Given request -
Please duplicate everything from the line containing "Document page, 1654x931 pixels." down to the line containing "title Day 3 [129, 504, 1536, 683]", keeping those lines unchanged and adding nothing else.

Available records -
● ● ● ● ● ● ●

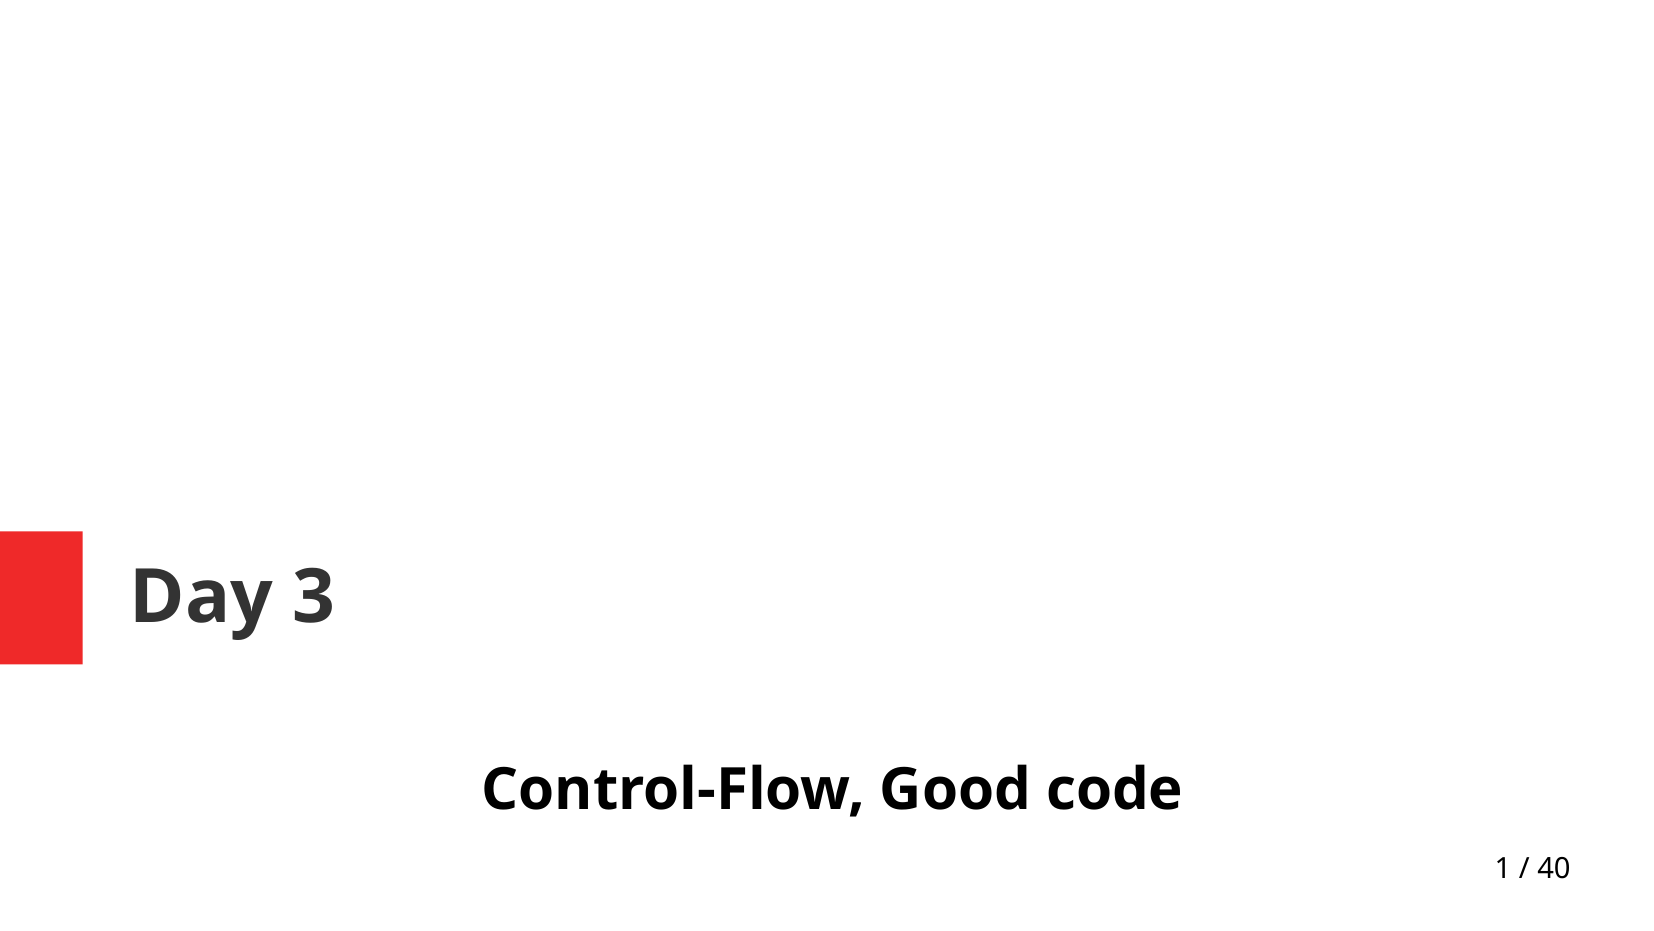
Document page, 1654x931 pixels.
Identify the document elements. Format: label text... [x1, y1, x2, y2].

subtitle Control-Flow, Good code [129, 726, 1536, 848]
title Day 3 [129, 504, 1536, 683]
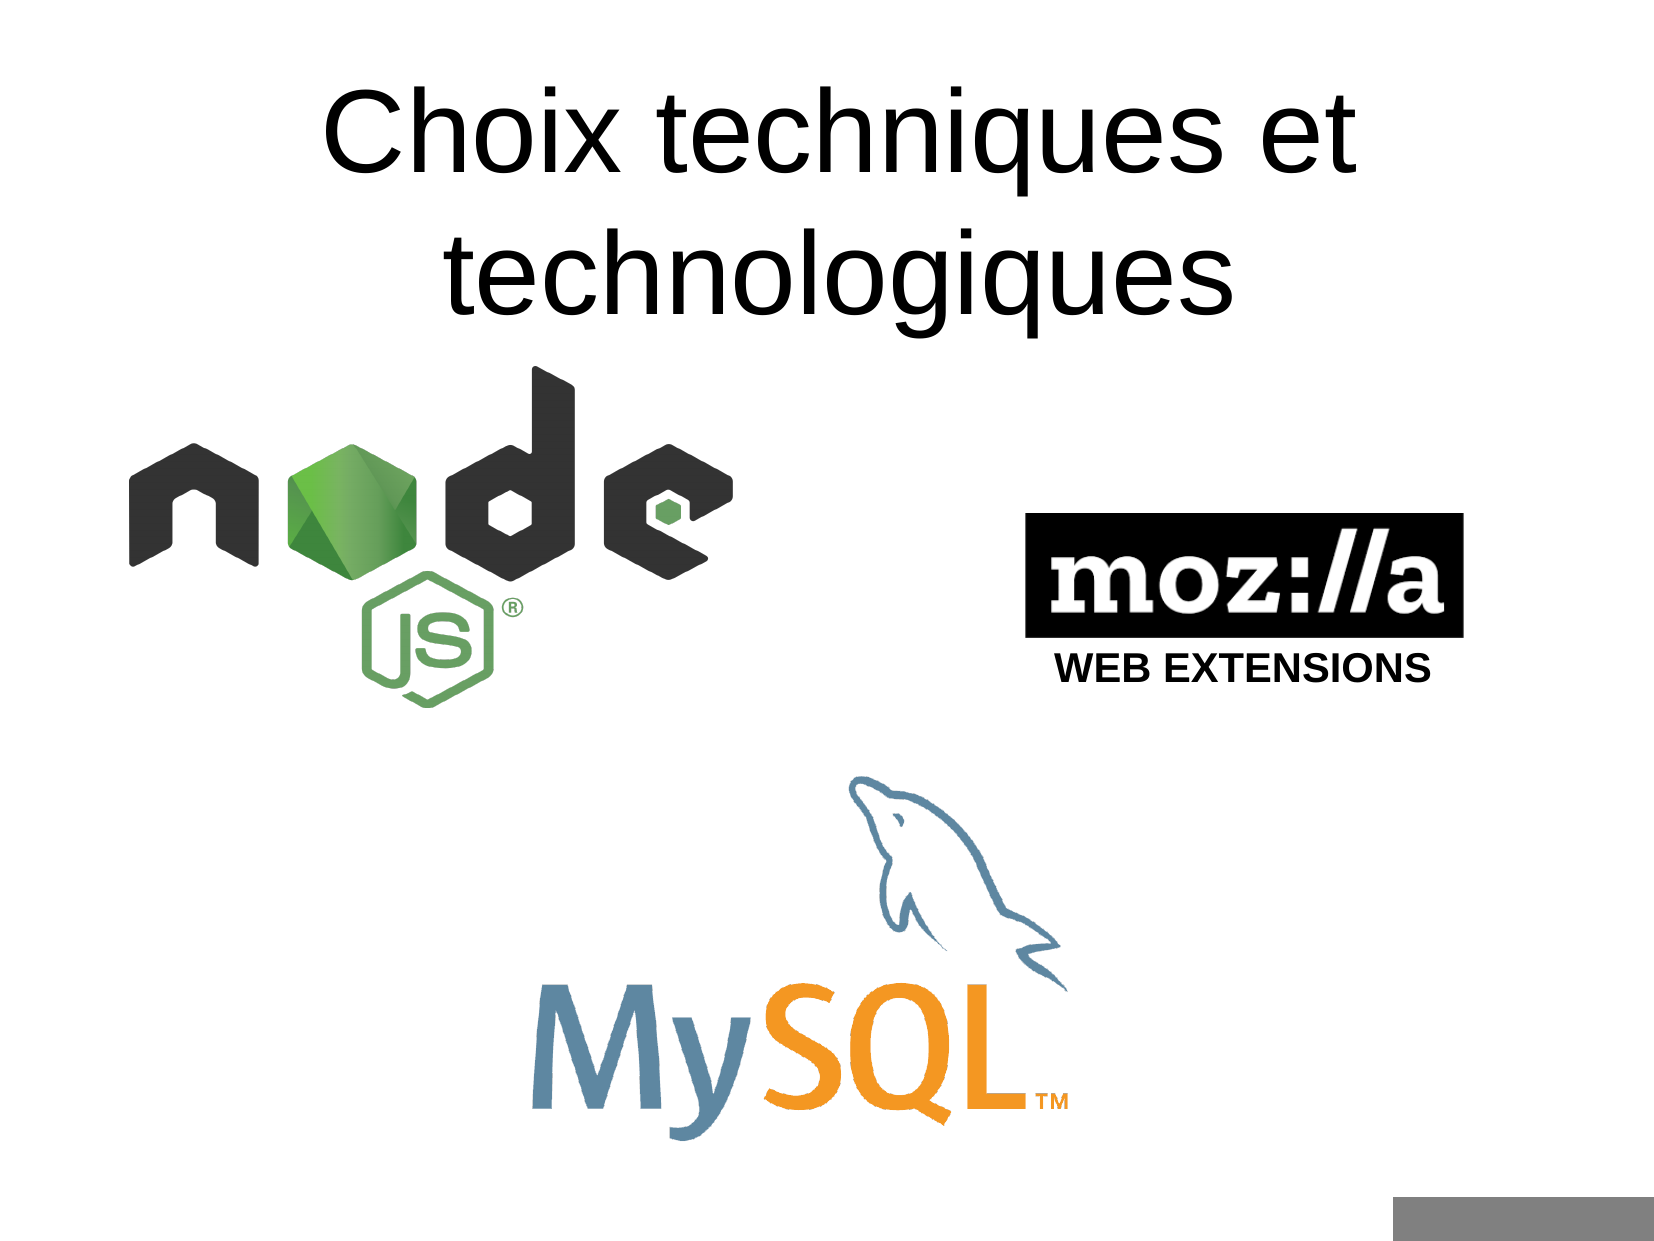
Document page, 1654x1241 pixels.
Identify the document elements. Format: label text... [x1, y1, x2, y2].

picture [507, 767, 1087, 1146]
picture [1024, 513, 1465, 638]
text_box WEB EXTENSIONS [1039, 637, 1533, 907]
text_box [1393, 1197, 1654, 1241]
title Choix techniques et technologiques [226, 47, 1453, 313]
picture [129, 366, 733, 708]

● ● ● ● ● ● ●

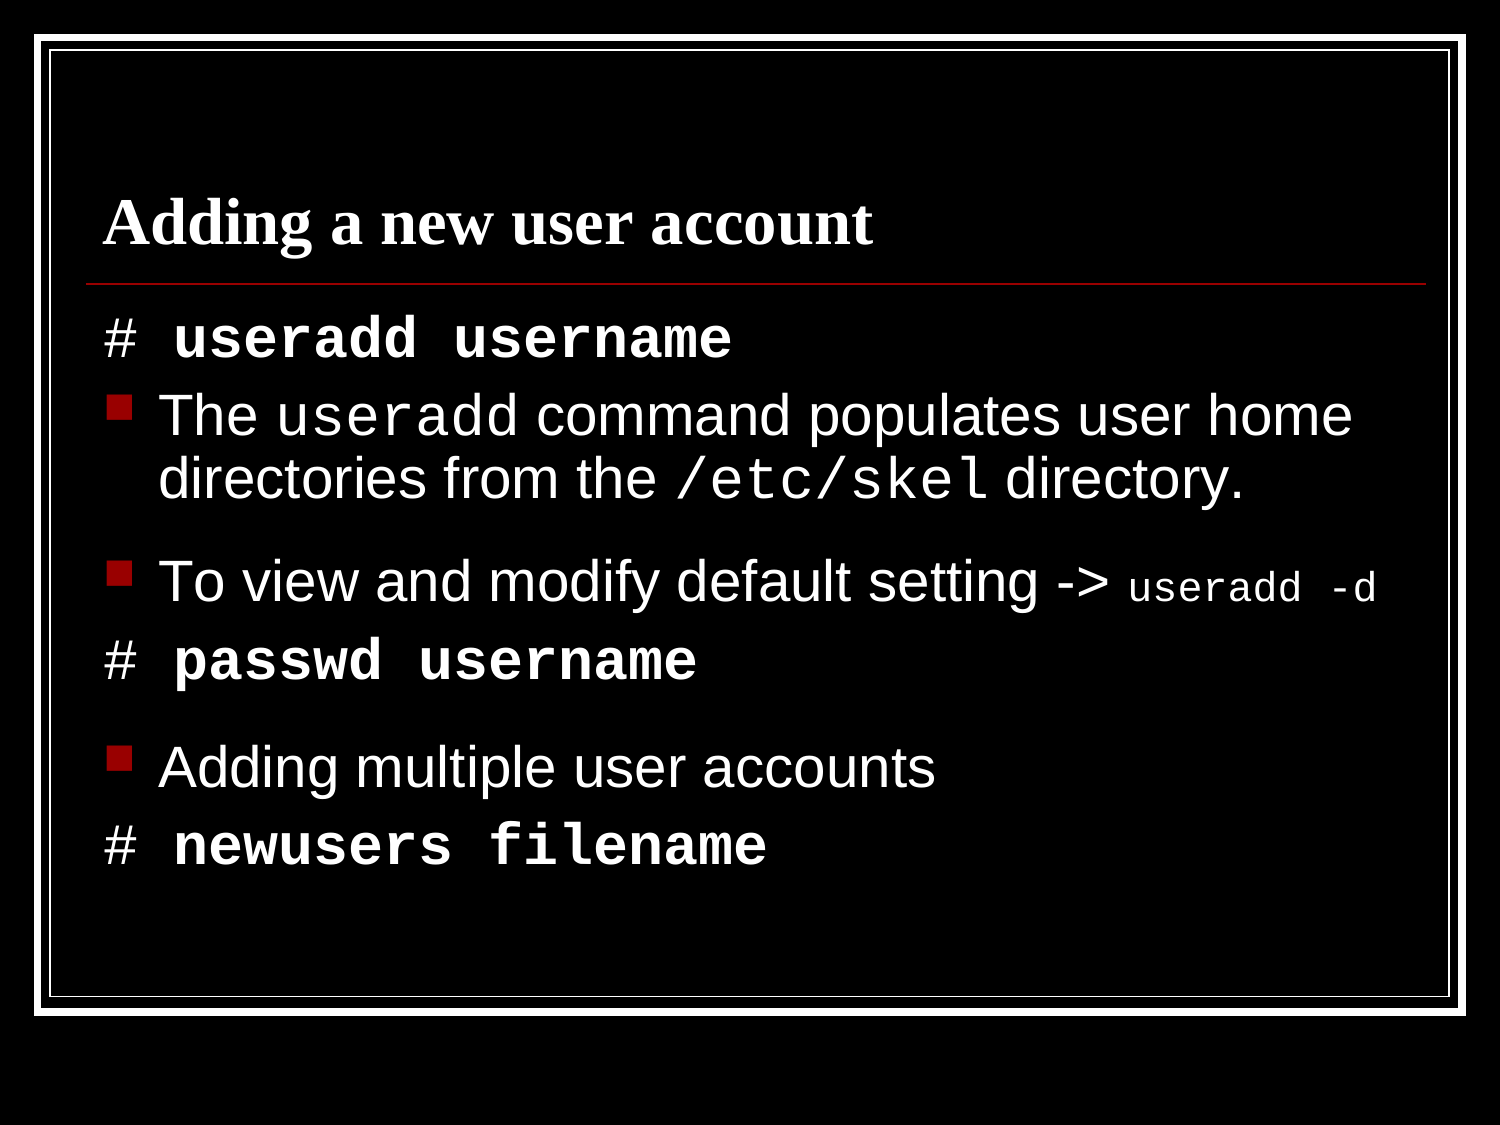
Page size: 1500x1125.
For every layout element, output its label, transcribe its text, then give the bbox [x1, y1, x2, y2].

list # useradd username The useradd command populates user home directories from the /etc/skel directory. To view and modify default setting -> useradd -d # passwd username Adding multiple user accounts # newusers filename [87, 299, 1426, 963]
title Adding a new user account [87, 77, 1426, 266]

● ● ● ● ● ● ●

Task solution -
Document page, 1654x931 pixels.
Identify the document elements. Format: label text... [x1, y1, x2, y2].

subtitle Control-Flow, Good code [129, 726, 1536, 848]
title Day 3 [129, 504, 1536, 683]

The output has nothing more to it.